Tonight, I started reading a book called 'The Elephant in the Playroom' and it's composed of parents sharing their experiences about raising children with special needs. One of the first things I came across was some definitions of various disabilities and I quickly found mine, ADHD and Autism, in there. In reading the definitions, I totally get that I have ADHD and have to work very hard in managing it on a moment to moment basis because I can be very impulsive and inappropriate at times and not realize it due to my deficiencies in picking up cues.
Then, I got to the definition of Autism and OH MY LORD; that's me. The book describes autism as a pervasive developmental disorder that involves delays in development of basically everything, inability to bond with family, inability to properly comprehend the world around them, and giving off the appearance of being atypically self-absorbed. I have all these challenges and people have tried to tell me, but it didn't really connect because it just couldn't.
Now that I'm reading about how these types of disabilities affect others from their point of view, I'm really beginning to understand why I've been outcasted and taken to task so much over the years. I didn't get that people picked up on things about me that bothered them and didn't know how to tell me for fear of hurting my feelings. I couldn't grasp that my quirkiness and my constant inability to recognize my need to change was administering a mental beating on everyone in both my real and virtual lives. I can't change what's happened in the past and I can't fix or change how people felt about me then or how they feel about me now.
What I can do, however, is get better at analyzing what I do and say and also think about how it might affect, be perceived, or be interpreted by those who observe my behavior. I can't expect others to forgive me for exasperating or running them dry even though I would very much like to seek it and maybe work with those I've 'overworked' to try to come to a stable peace. I don't know why people simply telling me about my flaws didn't really work, as I have tried hundreds of times to change how I am and how I behave based on what I have been told. I've tried and failed repeatedly, so it's obvious to me now that I really didn't get what they said. Reading detailed descriptions about how it makes others feel about having to deal with the intensity that neurodivergent people like me can be, though, is a very good wake-up call for how I need to change.
Learning to be quieter, gentler, less communicative, less intense are behaviors not only to make myself better as a person, they're things I can and should do so that people will want to be around me. I've already pushed so many people away because of not being able to get it to the point where people simply have chosen to give up and cut their losses, but my hope is that some of them might come back if they can see that I want to actively improve. I also know that many are on the verge of giving up on me because to them, I'm a lost cause with an unwillingness to learn or accept any help in becoming better. I'm really not, y'all; it just took me some time to get to the point where I could see properly and actually think about how I am seen by others.

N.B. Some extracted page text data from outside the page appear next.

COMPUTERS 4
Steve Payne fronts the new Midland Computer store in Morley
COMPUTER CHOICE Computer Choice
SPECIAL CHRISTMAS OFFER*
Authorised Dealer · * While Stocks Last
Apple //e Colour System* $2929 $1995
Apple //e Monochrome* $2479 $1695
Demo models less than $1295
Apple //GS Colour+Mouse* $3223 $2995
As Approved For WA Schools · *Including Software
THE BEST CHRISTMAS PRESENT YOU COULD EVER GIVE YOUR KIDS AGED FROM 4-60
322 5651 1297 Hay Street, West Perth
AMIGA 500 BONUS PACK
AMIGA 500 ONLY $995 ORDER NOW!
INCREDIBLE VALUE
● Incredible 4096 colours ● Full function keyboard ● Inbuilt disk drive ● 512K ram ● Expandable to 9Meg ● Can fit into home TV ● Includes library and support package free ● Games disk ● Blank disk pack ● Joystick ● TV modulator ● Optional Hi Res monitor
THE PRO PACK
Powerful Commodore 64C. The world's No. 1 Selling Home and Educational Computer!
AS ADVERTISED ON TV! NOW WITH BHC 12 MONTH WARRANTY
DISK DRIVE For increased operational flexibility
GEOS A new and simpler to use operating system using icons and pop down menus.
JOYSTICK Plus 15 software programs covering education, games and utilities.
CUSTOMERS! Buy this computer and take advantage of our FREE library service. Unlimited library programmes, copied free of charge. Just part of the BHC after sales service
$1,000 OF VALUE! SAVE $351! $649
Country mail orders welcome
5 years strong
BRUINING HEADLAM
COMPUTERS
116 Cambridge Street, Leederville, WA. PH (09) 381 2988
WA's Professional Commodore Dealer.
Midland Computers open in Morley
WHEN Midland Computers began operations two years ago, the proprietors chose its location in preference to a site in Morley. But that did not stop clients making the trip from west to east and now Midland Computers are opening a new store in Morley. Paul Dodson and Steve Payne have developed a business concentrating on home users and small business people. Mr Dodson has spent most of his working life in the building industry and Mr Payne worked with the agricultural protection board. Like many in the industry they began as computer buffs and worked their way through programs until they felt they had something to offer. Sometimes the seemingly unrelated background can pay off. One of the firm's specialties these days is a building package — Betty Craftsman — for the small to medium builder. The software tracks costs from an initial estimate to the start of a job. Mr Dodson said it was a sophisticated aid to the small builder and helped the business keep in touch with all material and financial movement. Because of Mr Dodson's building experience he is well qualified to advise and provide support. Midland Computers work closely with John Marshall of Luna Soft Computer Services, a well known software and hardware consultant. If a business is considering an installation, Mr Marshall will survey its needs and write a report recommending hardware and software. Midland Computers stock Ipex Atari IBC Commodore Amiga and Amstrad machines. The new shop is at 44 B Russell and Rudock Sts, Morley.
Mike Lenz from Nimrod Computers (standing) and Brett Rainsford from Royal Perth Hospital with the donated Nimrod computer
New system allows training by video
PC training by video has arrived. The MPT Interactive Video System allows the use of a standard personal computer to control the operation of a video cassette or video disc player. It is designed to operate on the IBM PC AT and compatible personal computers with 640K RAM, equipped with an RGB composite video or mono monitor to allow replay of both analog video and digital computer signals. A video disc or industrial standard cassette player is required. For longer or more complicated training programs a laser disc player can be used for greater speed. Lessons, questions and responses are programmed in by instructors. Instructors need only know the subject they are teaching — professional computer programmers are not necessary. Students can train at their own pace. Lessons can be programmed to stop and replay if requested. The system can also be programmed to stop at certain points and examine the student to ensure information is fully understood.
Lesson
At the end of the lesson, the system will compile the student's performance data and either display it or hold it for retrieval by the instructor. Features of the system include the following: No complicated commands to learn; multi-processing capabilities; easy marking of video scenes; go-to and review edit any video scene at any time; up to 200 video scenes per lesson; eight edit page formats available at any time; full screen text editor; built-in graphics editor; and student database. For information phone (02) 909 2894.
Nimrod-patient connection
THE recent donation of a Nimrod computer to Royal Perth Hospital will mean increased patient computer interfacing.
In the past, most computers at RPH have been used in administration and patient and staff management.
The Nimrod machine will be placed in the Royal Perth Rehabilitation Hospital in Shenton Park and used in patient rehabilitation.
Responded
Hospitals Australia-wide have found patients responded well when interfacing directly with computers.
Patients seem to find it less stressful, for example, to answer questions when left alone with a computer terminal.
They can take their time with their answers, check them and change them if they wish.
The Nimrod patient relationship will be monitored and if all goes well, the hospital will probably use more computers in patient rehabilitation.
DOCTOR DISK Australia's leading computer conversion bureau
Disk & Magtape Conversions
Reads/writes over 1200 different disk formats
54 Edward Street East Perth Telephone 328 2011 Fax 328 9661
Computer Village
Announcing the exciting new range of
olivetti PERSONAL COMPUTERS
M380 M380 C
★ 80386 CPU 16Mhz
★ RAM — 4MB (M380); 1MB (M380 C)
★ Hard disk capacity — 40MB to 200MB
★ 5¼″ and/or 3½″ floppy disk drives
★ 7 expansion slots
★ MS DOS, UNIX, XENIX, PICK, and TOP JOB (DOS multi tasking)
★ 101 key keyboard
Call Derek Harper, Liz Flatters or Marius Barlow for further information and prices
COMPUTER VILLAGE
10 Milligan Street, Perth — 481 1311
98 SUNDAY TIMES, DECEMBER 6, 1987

I'd like to formally and officially apologize to everyone in my past and present who I have exasperated, drained, emotionally and mentally abused, and pushed away with my blindness and behaviors. I want to avoid becoming the monster that I survived, as I am pretty darn sure he had the same type of impairments I currently struggle with, but he was never diagnosed. Please don't give up on me and see me as a lost cause and if you already have, is there a chance y'all could come back? I want to start over and start fresh. I want to be forgiven for my own messy self...if forgiveness is possible. Is it?